Sabine Fortak, Pomologenverein: Buchvorstellung "Standards der Obstbaumpflege“.Empfehlungen für eine fachgerechte Pflege großkroniger Obstbäume.
Streuobstwiesen mit ihren großkronigen Obstbäumen erfahren eine neue öffentliche Beachtung und Wertschätzung. Als Reaktion auf den gravierenden Rückgang der Bestände werden vermehrt Streuobstwiesen neu angelegt und alte Obstbaumbestände wieder in Pflege genommen – oft unterstützt durch Förderprogramme. Allerdings können diese Bemühungen nur erfolgreich sein, wenn die dafür erforderlichen Pflanz-, Pflege- und Schnittarbeiten fachgerecht ausgeführt werden.

Die hier vorliegenden Standards der Obstbaumpflege formulieren Mindestanforderungen an eine fachgerechte Pflege großkroniger Obstbäume. Sie reichen von der Pflanzung über die Pflege und den Aufbauschnitt von Jungbäumen bis zu unterschiedlichen Pflege- und Schnittarbeiten an Ertrags- und Altbäumen – immer unter Berücksichtigung ihrer besonderen Eigenschaften als Kulturpflanzen.

Das Werk wendet sich an Obstbaumpfleger:innen, Kommunen, Behörden, Verbände und auch an Privatpersonen – somit an alle, die Pflanz- oder Pflegearbeiten an Obstbäumen ausschreiben, ausführen oder abnehmen.

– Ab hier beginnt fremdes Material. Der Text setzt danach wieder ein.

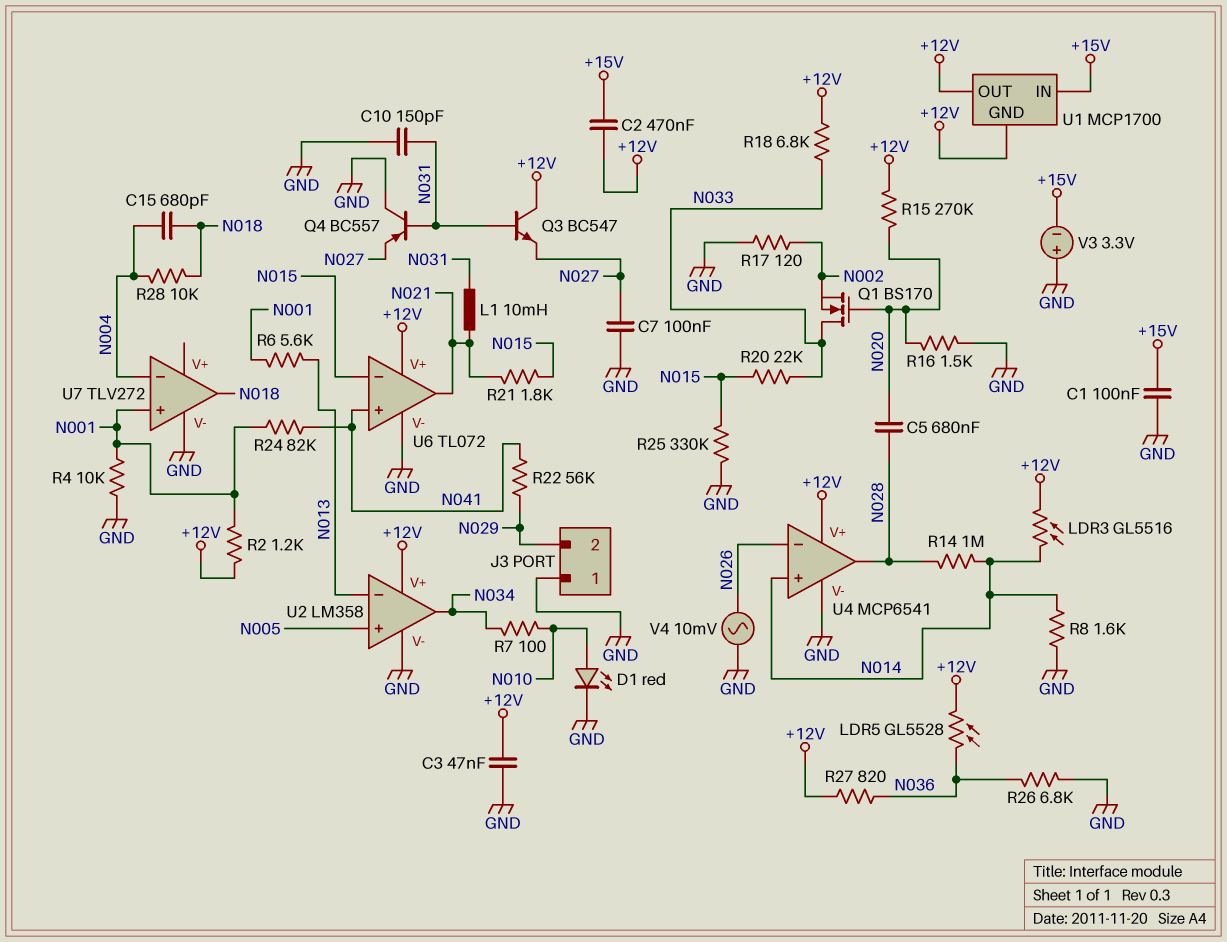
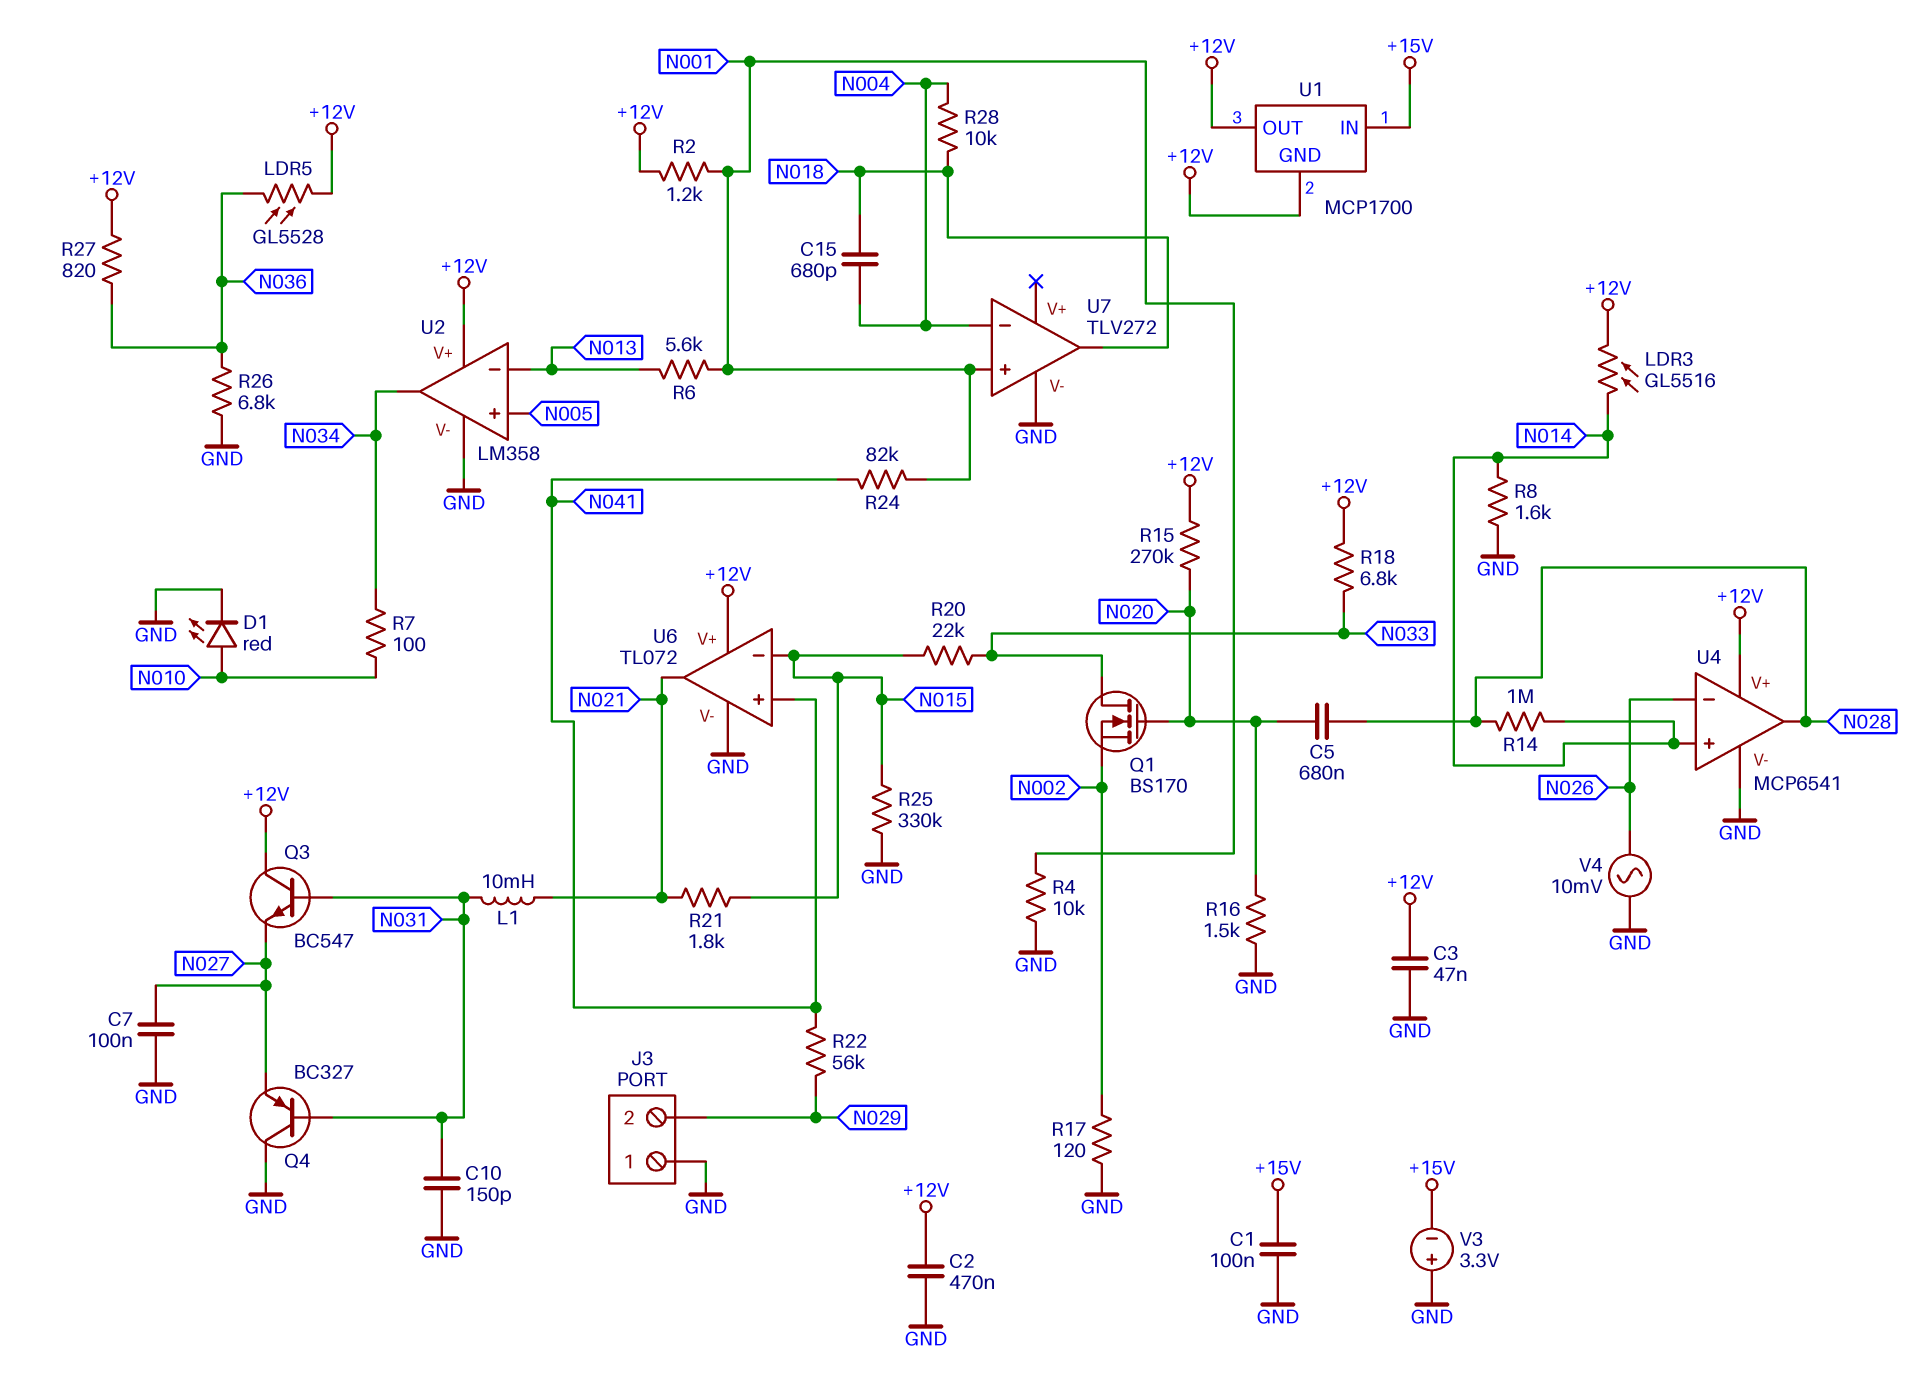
C2: 470nF (+12V, +15V) -> 470nF (+12V, GND)
Q4: PNP BC557 (B N031, C GND, E N027) -> PNP BC327 (B N031, C GND, E N027)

Die Standards werden ergänzt durch einen ausführlichen Anhang, der die Anforderungen an eine gute fachliche Praxis bei der Pflege großkroniger Obstbäume begründet und erläutert. Weitere Anhänge regeln den Aufbau einer Oeschbergkrone oder geben Hinweise für die Ausschreibung von Pflegearbeiten an Obstbäumen. Ein umfangreicher Katalog von Musterleistungsbeschreibungen erleichtert die Erstellung von Ausschreibungstexten und Leistungsverzeichnissen. Detaillierte Checklisten bieten Hilfestellungen für die Überprüfung und Abnahme ausgeführter Arbeiten. Abschließend werden in einem umfangreichen Glossar alle in der Obstbaumpflege relevanten Begriffe definiert und erläutert.

Pomologen-Verein e.V. (Hrsg.) : Standards der Obstbaumpflege Pomologen-Verein e.V. (Herausgeber), 1. Auflage, September 2023

 

Danke an alle ReferentInnen und an unseren Kooperationspartner, das Tropengewächshaus der Universität Kassel.  Leider konnte das Symposium nicht wie geplant in Witzenhausen stattfinden, sondern musste kurzfristig Online durchgeführt werden.